Economically, it is obvious that a monetary union requires an integrated banking sector. It can otherwise not handle a banking crisis. With such a system in place, it becomes possible for the central regulator to force banks to take losses or fire incompetent directors. It could take equity stakes in banks, force banks to merge, close them or fully nationalise them.

A centralised banking resolution and supervision system is probably only the bare minimum of an economic infrastructure that a monetary union needs. But there are also problems with this approach. First, it would only ever be a solution if the proposal were not fudged. If one remembers the palaver over the recently agreed extension of EU-level financial supervision, it would be naive to believe the EU could agree on anything of such a scale, fudge-free.

I am hearing from several advocates of this proposal the view that it would be politically less problematic than a eurozone bond. I disagree. First of all, it would still be costly. A proper resolution authority would require access to some €1 trillion in funds. This would presumably have to be funded by a debt security, which for all intents and purposes constitutes a eurozone bond. They may call it a financial stability bond, or whatever, but who cares? If you think that a joint and several debt security is unacceptable in principle, then surely so is this proposal.

Also, would Germany, above all member states, really accept such a transfer of power? Would the Germans really like a system where their friendly European regulator shut their neighbourhood Landesbank? Ordinary citizens do not see the Landesbanken with the same horror as a European Commission competition economist or a London-based banking analyst. For ordinary Germans, they have been a source of mortgages at below market rates, or for corporate loans that no private bank would have given them.
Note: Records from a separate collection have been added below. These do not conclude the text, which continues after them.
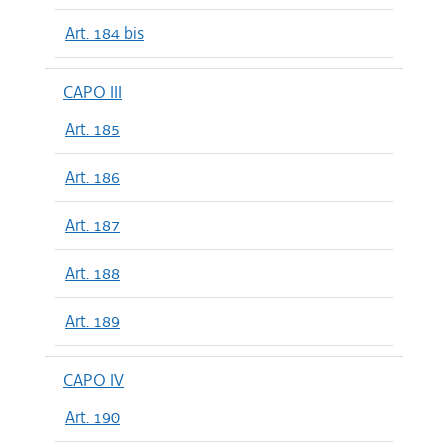
Art. 184 bis
CAPO III
Art. 185
Art. 186
Art. 187
Art. 188
Art. 189
CAPO IV
Art. 190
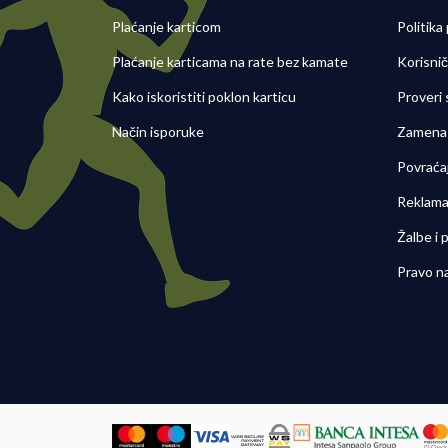
Plaćanje karticom
Politika
Plaćanje karticama na rate bez kamate
Korisni
Kako iskoristiti poklon karticu
Proveri
Način isporuke
Zamena 
Povraća
Reklama
Žalbe i
Pravo n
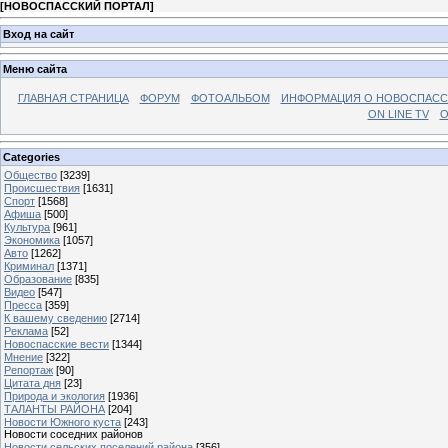
[
НОВОСПАССКИЙ ПОРТАЛ
]
Вход на сайт
Меню сайта
ГЛАВНАЯ СТРАНИЦА
ФОРУМ
ФОТОАЛЬБОМ
ИНФОРМАЦИЯ О НОВОСПАС
ON LINE TV
О
Categories
Общество
[3239]
Происшествия
[1631]
Спорт
[1568]
Афиша
[500]
Культура
[961]
Экономика
[1057]
Авто
[1262]
Криминал
[1371]
Образование
[835]
Видео
[547]
Пресса
[359]
К вашему сведению
[2714]
Реклама
[52]
Новоспасские вести
[1344]
Мнение
[322]
Репортаж
[90]
Цитата дня
[23]
Природа и экология
[1936]
ТАЛАНТЫ РАЙОНА
[204]
Новости Южного куста
[243]
Новости соседних районов
Новости сельских поселений района
[356]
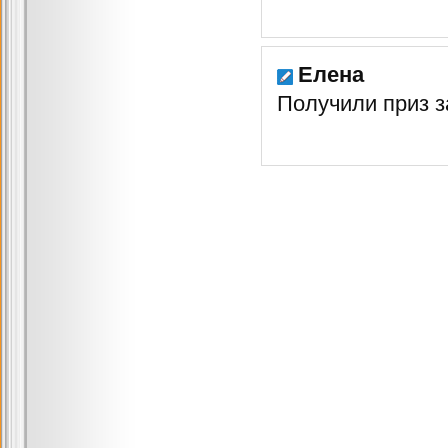
Елена
Получили приз за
It is hard to conceive of Germany’s corporate sector without its cosy relations with the banks. How would political parties exercise power and influence? An uncompetitive, highly geared and not profit-maximising banking sector lies at the very heart of German economic exceptionalism. Do we really think chancellor Angela Merkel is going to adopt the idea of a European banking resolution fund in her 2013 election manifesto?

The situation is not even that clear in Spain, a country that would undoubtedly benefit from such an arrangement. Would the centre-right government allow the banking conglomerate Bankia, for example, to go under a European hammer? That is a "super-caja” run by Rodrigo Rato, a former managing director of the International Monetary Fund and one of the ruling Popular Party’s most prominent representatives in the banking sector.
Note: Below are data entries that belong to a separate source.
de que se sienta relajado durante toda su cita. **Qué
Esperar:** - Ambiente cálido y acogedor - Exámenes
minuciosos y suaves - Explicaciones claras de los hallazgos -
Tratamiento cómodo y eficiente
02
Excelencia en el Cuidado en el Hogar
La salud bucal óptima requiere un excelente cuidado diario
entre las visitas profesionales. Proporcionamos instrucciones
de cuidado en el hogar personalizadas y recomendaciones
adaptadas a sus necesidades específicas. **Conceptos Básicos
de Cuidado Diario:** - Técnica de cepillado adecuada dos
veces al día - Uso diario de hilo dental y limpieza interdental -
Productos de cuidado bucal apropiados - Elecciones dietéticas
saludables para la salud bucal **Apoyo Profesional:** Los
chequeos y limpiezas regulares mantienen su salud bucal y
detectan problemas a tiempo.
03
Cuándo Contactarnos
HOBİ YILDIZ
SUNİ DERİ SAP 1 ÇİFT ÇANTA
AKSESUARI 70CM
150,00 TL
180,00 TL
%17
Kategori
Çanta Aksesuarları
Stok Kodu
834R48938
My guess is that among all crisis resolution choices, the centralisation of bank resolution and supervision will be among the least popular. Politically, it would be more realistic to expect the current rescue "umbrella” to take on that role. It would be a horrible fudge, and it would not solve the crisis. But it will be tried. It is technically possible, for example, for the European Stability Mechanism to lend money to Spain earmarked specifically for recapitalising the banking sector. But the ESM is constructed in such a way that Spain would become subject to the full blast of conditionality that any programme legally requires.

Spain would lose its sovereignty. Most important, such a program would not solve the problem because it constitutes a swap from Spanish private debt to Spanish public debt. The ultimate responsibility for refinancing Spanish banking would remain in that country. A eurozone-wide bank resolution scheme would have the advantage – from a Spanish perspective – of the costs and risks inherent in a restructuring of the financial system being shared among all member states.

I am not saying a eurozone bank resolution fund is impossible. But it would have to be part of an immensely difficult political deal, in which various parties agree to do things they are definitely not willing to do today.

The only way I can see such an outcome would be for the crisis to get worse – a lot worse. That may well be happening, but it is not, of course, something one should wish for.